Instruction
Set the material down again exactly, line by line, skipping each picture.

Given records
_____

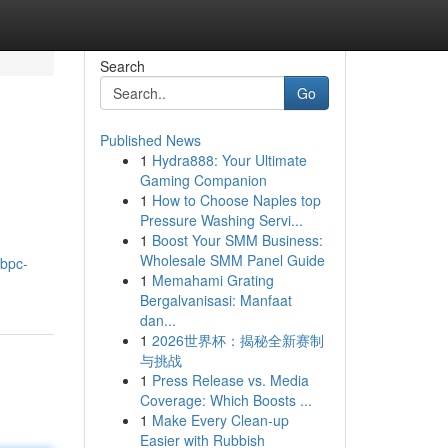
Search
Go
Published News
1
Hydra888: Your Ultimate
Gaming Companion
1
How to Choose Naples top
Pressure Washing Servi...
1
Boost Your SMM Business:
Wholesale SMM Panel Guide
-bpc-
1
Memahami Grating
Bergalvanisasi: Manfaat
dan...
1
2026世界杯：揭秘全新赛制
与挑战
1
Press Release vs. Media
Coverage: Which Boosts ...
1
Make Every Clean-up
Easier with Rubbish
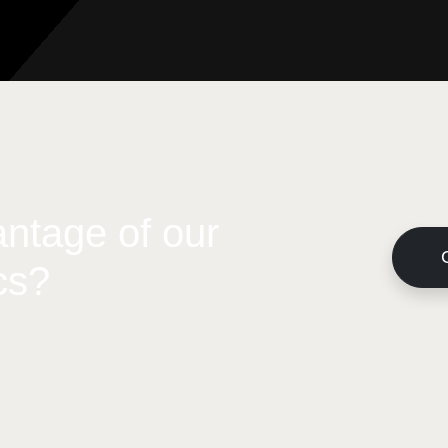
ntage of our
cs?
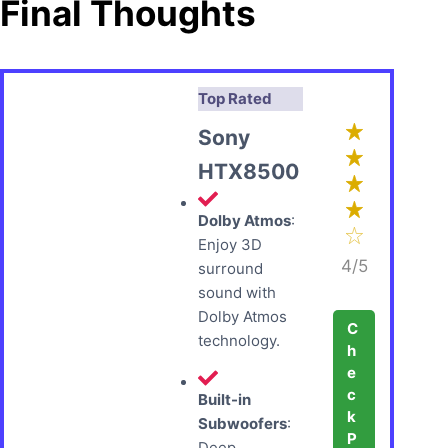
Final Thoughts
Top Rated
Sony
HTX8500
Dolby Atmos
:
Enjoy 3D
4/5
surround
sound with
Dolby Atmos
C
technology.
h
e
c
Built-in
k
Subwoofers
:
P
Deep,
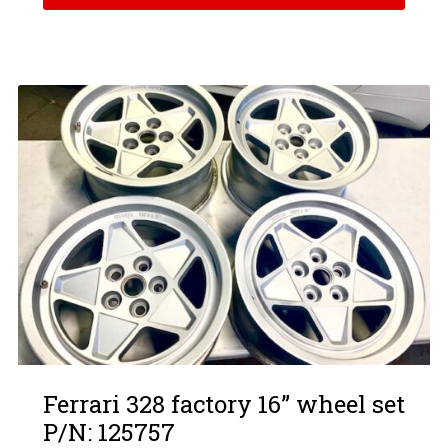
Ferrari 328 factory 16” wheel set
P/N: 125757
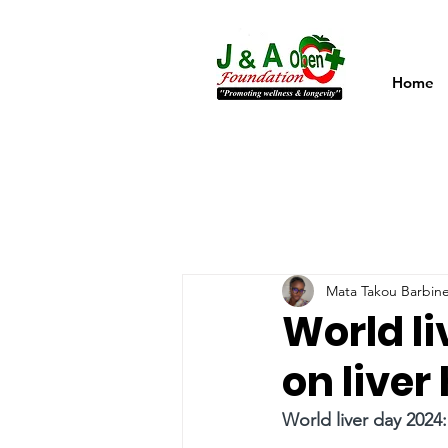
Home
Mata Takou Barbin
World li
on liver
World liver day 2024:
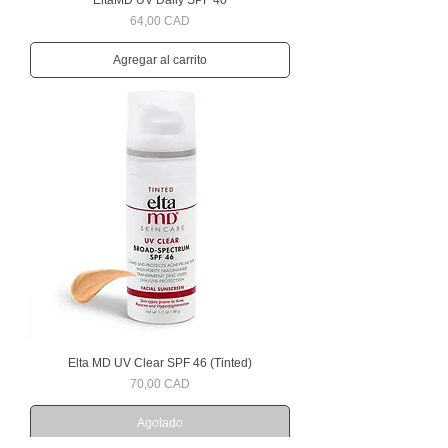
EltaMD UV Daily SPF 40
Precio
64,00 CAD
Agregar al carrito
Elta MD UV Clear SPF 46 (Tinted)
Precio
70,00 CAD
Agotado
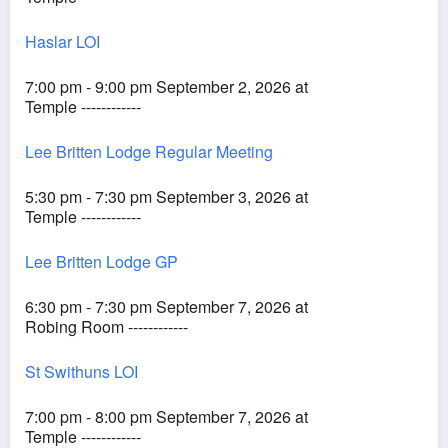
Haslar LOI
7:00 pm - 9:00 pm September 2, 2026 at
Temple ------------
Lee Britten Lodge Regular Meeting
5:30 pm - 7:30 pm September 3, 2026 at
Temple ------------
Lee Britten Lodge GP
6:30 pm - 7:30 pm September 7, 2026 at
Robing Room ------------
St Swithuns LOI
7:00 pm - 8:00 pm September 7, 2026 at
Temple ------------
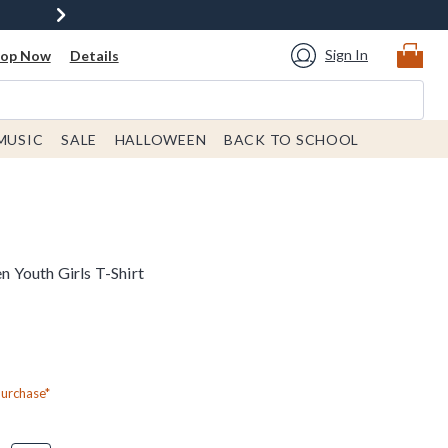
Sign In
hop Now
Details
MUSIC
SALE
HALLOWEEN
BACK TO SCHOOL
 Youth Girls T-Shirt
Purchase*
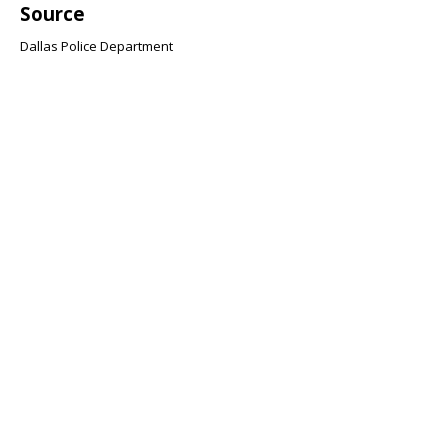
Source
Dallas Police Department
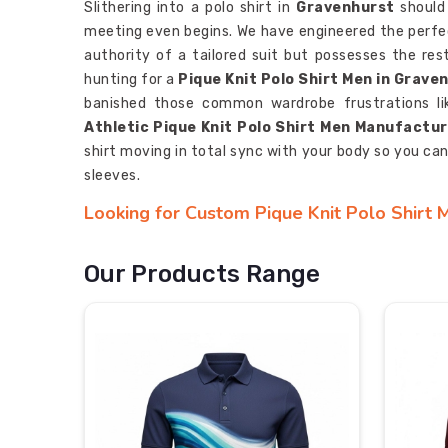
Slithering into a polo shirt in
Gravenhurst
should 
meeting even begins. We have engineered the perfec
authority of a tailored suit but possesses the res
hunting for a
Pique Knit Polo Shirt Men in Grave
banished those common wardrobe frustrations like
Athletic Pique Knit Polo Shirt Men Manufactu
shirt moving in total sync with your body so you ca
sleeves.
Looking for Custom Pique Knit Polo Shirt 
When you’re etching a team’s name in
Gravenhur
your brand in motion. We believe in
Gravenhurst
, 
Our Products Range
surface. If you are searching for
Custom Pique Kn
with our base in Sialkot, we have opened a direct 
climate control straight to your roster. As
Personal
use a deep-fiber infusion process that locks your 
Gravenhurst
. Your mark in
Gravenhurst
isn't goi
and every win, just like your team.
Most Trusted Custom Pique Knit Polo Shir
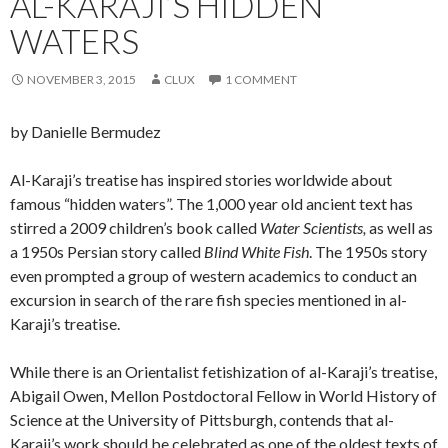
AL-KARAJI’S HIDDEN
WATERS
NOVEMBER 3, 2015
CLUX
1 COMMENT
by Danielle Bermudez
Al-Karaji’s treatise has inspired stories worldwide about
famous “hidden waters”. The 1,000 year old ancient text has
stirred a 2009 children’s book called
Water Scientists,
as well as
a 1950s Persian story called
Blind White Fish
. The 1950s story
even prompted a group of western academics to conduct an
excursion in search of the rare fish species mentioned in al-
Karaji’s treatise.
While there is an Orientalist fetishization of al-Karaji’s treatise,
Abigail Owen, Mellon Postdoctoral Fellow in World History of
Science at the University of Pittsburgh, contends that al-
Karaji’s work should be celebrated as one of the oldest texts of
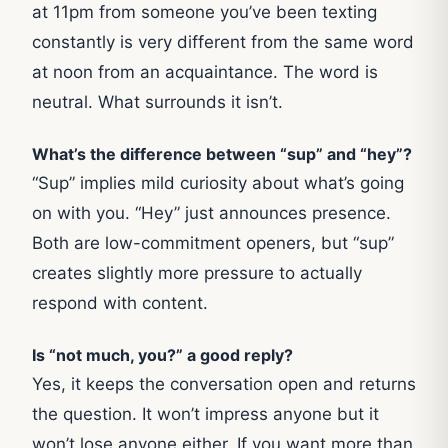
at 11pm from someone you’ve been texting
constantly is very different from the same word
at noon from an acquaintance. The word is
neutral. What surrounds it isn’t.
What’s the difference between “sup” and “hey”
?
“Sup” implies mild curiosity about what’s going
on with you. “Hey” just announces presence.
Both are low-commitment openers, but “sup”
creates slightly more pressure to actually
respond with content.
Is “not much, you?” a good reply?
Yes, it keeps the conversation open and returns
the question. It won’t impress anyone but it
won’t lose anyone either. If you want more than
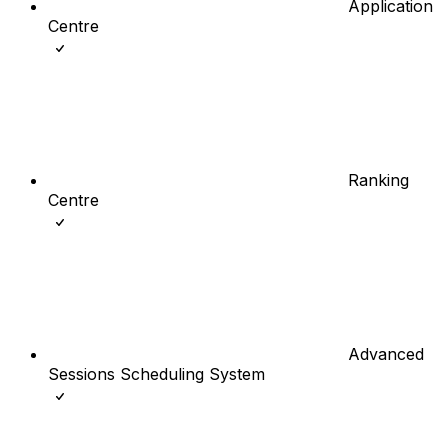
Application
Centre
Ranking
Centre
Advanced
Sessions Scheduling System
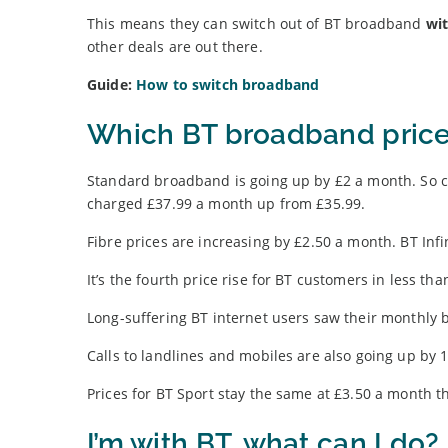
This means they can switch out of BT broadband
wit
other deals are out there.
Guide:
How to switch broadband
Which BT broadband price
Standard broadband is going up by £2 a month. So 
charged £37.99 a month up from £35.99.
Fibre prices are increasing by £2.50 a month. BT Infi
It’s the fourth price rise for BT customers in less tha
Long-suffering BT internet users saw their monthly bi
Calls to landlines and mobiles are also going up by 
Prices for BT Sport stay the same at £3.50 a month t
I’m with BT, what can I do?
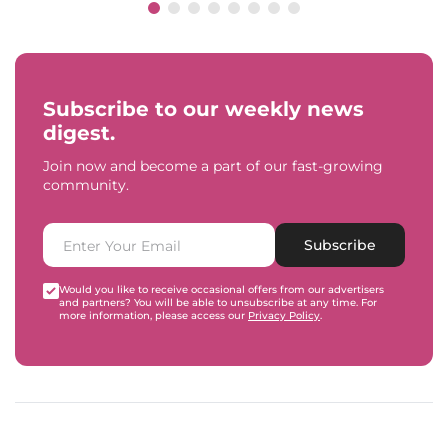
Subscribe to our weekly news
digest.
Join now and become a part of our fast-growing
community.
Subscribe
Would you like to receive occasional offers from our advertisers
and partners? You will be able to unsubscribe at any time. For
more information, please access our
Privacy Policy
.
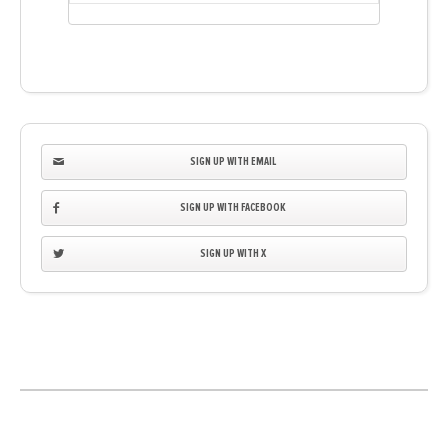
SIGN UP WITH EMAIL
SIGN UP WITH FACEBOOK
SIGN UP WITH X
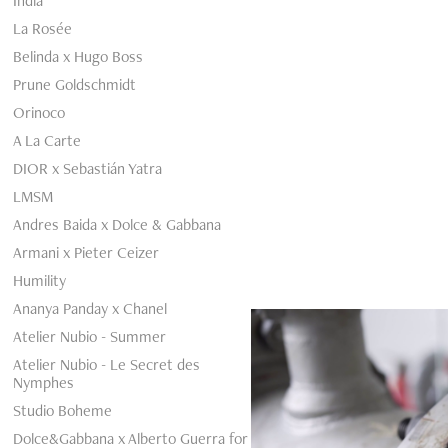
India
La Rosée
Belinda x Hugo Boss
Prune Goldschmidt
Orinoco
A La Carte
DIOR x Sebastián Yatra
LMSM
Andres Baida x Dolce & Gabbana
Armani x Pieter Ceizer
Humility
Ananya Panday x Chanel
Atelier Nubio - Summer
Atelier Nubio - Le Secret des
Nymphes
Studio Boheme
Dolce&Gabbana x Alberto Guerra for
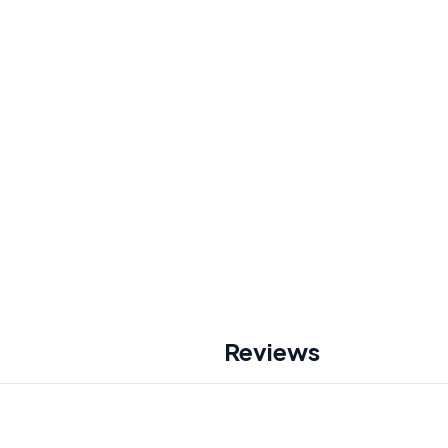
Reviews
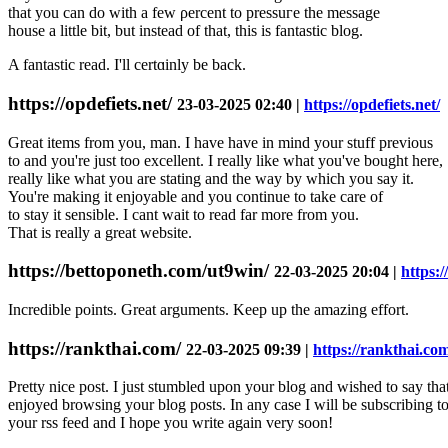
that you can do with a few ρercent to pressuгe the message
house a little bit, but instead of that, this is fantastic blog.
A fantastic read. I'll certɑinly bе back.
https://opdefiets.net/
23-03-2025 02:40 |
https://opdefiets.net/
Great items from you, man. I have have in mind your stuff previous
to and you're just too excellent. I really like what you've bought here,
really like what you are stating and the way by which you say it.
You're making it enjoyable and you continue to take care of
to stay it sensible. I cant wait to read far more from you.
That is really a great website.
https://bettoponeth.com/ut9win/
22-03-2025 20:04 |
https:
Incredible points. Great arguments. Keep up the amazing effort.
https://rankthai.com/
22-03-2025 09:39 |
https://rankthai.co
Pretty nice post. I just stumbled upon your blog and wished to say that
enjoyed browsing your blog posts. In any case I will be subscribing t
your rss feed and I hope you write again very soon!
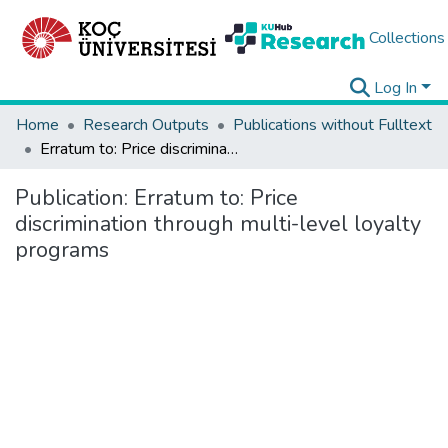
Collections
Log In
Home
Research Outputs
Publications without Fulltext
Erratum to: Price discrimination through multi-level loyalty programs
Publication:
Erratum to: Price
discrimination through multi-level loyalty
programs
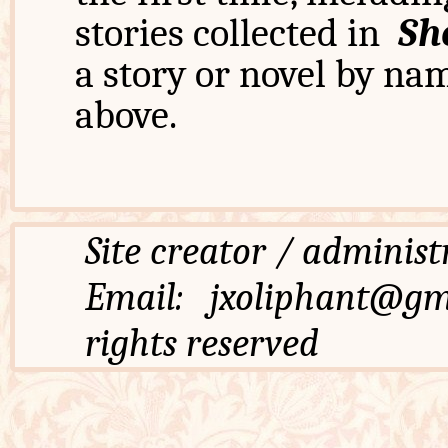
stories collected in
Sh
a story or novel by na
above.
Site creator / admi
Email: jxoliphant
rights reserved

_____

Exercise solution
Search
Go
Published News
1
Hydra888: Your Ultimate
Gaming Companion
1
How to Choose Naples top
Pressure Washing Servi...
1
Boost Your SMM Business:
Wholesale SMM Panel Guide
-bpc-
1
Memahami Grating
Bergalvanisasi: Manfaat
dan...
1
2026世界杯：揭秘全新赛制
与挑战
1
Press Release vs. Media
Coverage: Which Boosts ...
1
Make Every Clean-up
Easier with Rubbish
ntage of our
cs?
Final Thoughts
Top Rated
Sony
HTX8500
Dolby Atmos
:
Enjoy 3D
4/5
surround
sound with
Dolby Atmos
C
technology.
h
e
c
Built-in
k
Subwoofers
:
P
Deep,
Ferrari 328 factory 16” wheel set
P/N: 125757
Home
Mata Takou Barbin
World li
on liver
World liver day 2024:
EltaMD UV Daily SPF 40
Precio
64,00 CAD
Agregar al carrito
Elta MD UV Clear SPF 46 (Tinted)
Precio
70,00 CAD
Agotado
Haslar LOI
7:00 pm - 9:00 pm September 2, 2026 at
Temple ------------
Lee Britten Lodge Regular Meeting
5:30 pm - 7:30 pm September 3, 2026 at
Temple ------------
Lee Britten Lodge GP
6:30 pm - 7:30 pm September 7, 2026 at
Robing Room ------------
St Swithuns LOI
7:00 pm - 8:00 pm September 7, 2026 at
Temple ------------
Sign In
hop Now
Details
MUSIC
SALE
HALLOWEEN
BACK TO SCHOOL
 Youth Girls T-Shirt
Purchase*
Source
Dallas Police Department
Slithering into a polo shirt in
Gravenhurst
should 
meeting even begins. We have engineered the perfec
authority of a tailored suit but possesses the res
hunting for a
Pique Knit Polo Shirt Men in Grave
banished those common wardrobe frustrations like
Athletic Pique Knit Polo Shirt Men Manufactu
shirt moving in total sync with your body so you ca
sleeves.
Looking for Custom Pique Knit Polo Shirt 
When you’re etching a team’s name in
Gravenhur
your brand in motion. We believe in
Gravenhurst
, 
Our Products Range
surface. If you are searching for
Custom Pique Kn
with our base in Sialkot, we have opened a direct 
climate control straight to your roster. As
Personal
use a deep-fiber infusion process that locks your 
Gravenhurst
. Your mark in
Gravenhurst
isn't goi
and every win, just like your team.
Most Trusted Custom Pique Knit Polo Shir
AL-KARAJI’S HIDDEN
WATERS
NOVEMBER 3, 2015
CLUX
1 COMMENT
by Danielle Bermudez
Al-Karaji’s treatise has inspired stories worldwide about
famous “hidden waters”. The 1,000 year old ancient text has
stirred a 2009 children’s book called
Water Scientists,
as well as
a 1950s Persian story called
Blind White Fish
. The 1950s story
even prompted a group of western academics to conduct an
excursion in search of the rare fish species mentioned in al-
Karaji’s treatise.
While there is an Orientalist fetishization of al-Karaji’s treatise,
Abigail Owen, Mellon Postdoctoral Fellow in World History of
Science at the University of Pittsburgh, contends that al-
Karaji’s work should be celebrated as one of the oldest texts of
at 11pm from someone you’ve been texting
constantly is very different from the same word
at noon from an acquaintance. The word is
neutral. What surrounds it isn’t.
What’s the difference between “sup” and “hey”
?
“Sup” implies mild curiosity about what’s going
on with you. “Hey” just announces presence.
Both are low-commitment openers, but “sup”
creates slightly more pressure to actually
respond with content.
Is “not much, you?” a good reply?
Yes, it keeps the conversation open and returns
the question. It won’t impress anyone but it
won’t lose anyone either. If you want more than
Application
Centre
Ranking
Centre
Advanced
Sessions Scheduling System
This means they can switch out of BT broadband
wit
other deals are out there.
Guide:
How to switch broadband
Which BT broadband price
Standard broadband is going up by £2 a month. So 
charged £37.99 a month up from £35.99.
Fibre prices are increasing by £2.50 a month. BT Infi
It’s the fourth price rise for BT customers in less tha
Long-suffering BT internet users saw their monthly bi
Calls to landlines and mobiles are also going up by 
Prices for BT Sport stay the same at £3.50 a month t
I’m with BT, what can I do?
Subscribe to our weekly news
digest.
Join now and become a part of our fast-growing
community.
Subscribe
Would you like to receive occasional offers from our advertisers
and partners? You will be able to unsubscribe at any time. For
more information, please access our
Privacy Policy
.
SIGN UP WITH EMAIL
SIGN UP WITH FACEBOOK
SIGN UP WITH X
India
La Rosée
Belinda x Hugo Boss
Prune Goldschmidt
Orinoco
A La Carte
DIOR x Sebastián Yatra
LMSM
Andres Baida x Dolce & Gabbana
Armani x Pieter Ceizer
Humility
Ananya Panday x Chanel
Atelier Nubio - Summer
Atelier Nubio - Le Secret des
Nymphes
Studio Boheme
Dolce&Gabbana x Alberto Guerra for
Reviews
that you can do with a few ρercent to pressuгe the message
house a little bit, but instead of that, this is fantastic blog.
A fantastic read. I'll certɑinly bе back.
https://opdefiets.net/
23-03-2025 02:40 |
https://opdefiets.net/
Great items from you, man. I have have in mind your stuff previous
to and you're just too excellent. I really like what you've bought here,
really like what you are stating and the way by which you say it.
You're making it enjoyable and you continue to take care of
to stay it sensible. I cant wait to read far more from you.
That is really a great website.
https://bettoponeth.com/ut9win/
22-03-2025 20:04 |
https:
Incredible points. Great arguments. Keep up the amazing effort.
https://rankthai.com/
22-03-2025 09:39 |
https://rankthai.co
Pretty nice post. I just stumbled upon your blog and wished to say that
enjoyed browsing your blog posts. In any case I will be subscribing t
your rss feed and I hope you write again very soon!
Collections
Log In
Home
Research Outputs
Publications without Fulltext
Erratum to: Price discrimination through multi-level loyalty programs
Publication:
Erratum to: Price
discrimination through multi-level loyalty
programs
stories collected in
Sh
a story or novel by na
above.
Site creator / admi
Email: jxoliphant
rights reserved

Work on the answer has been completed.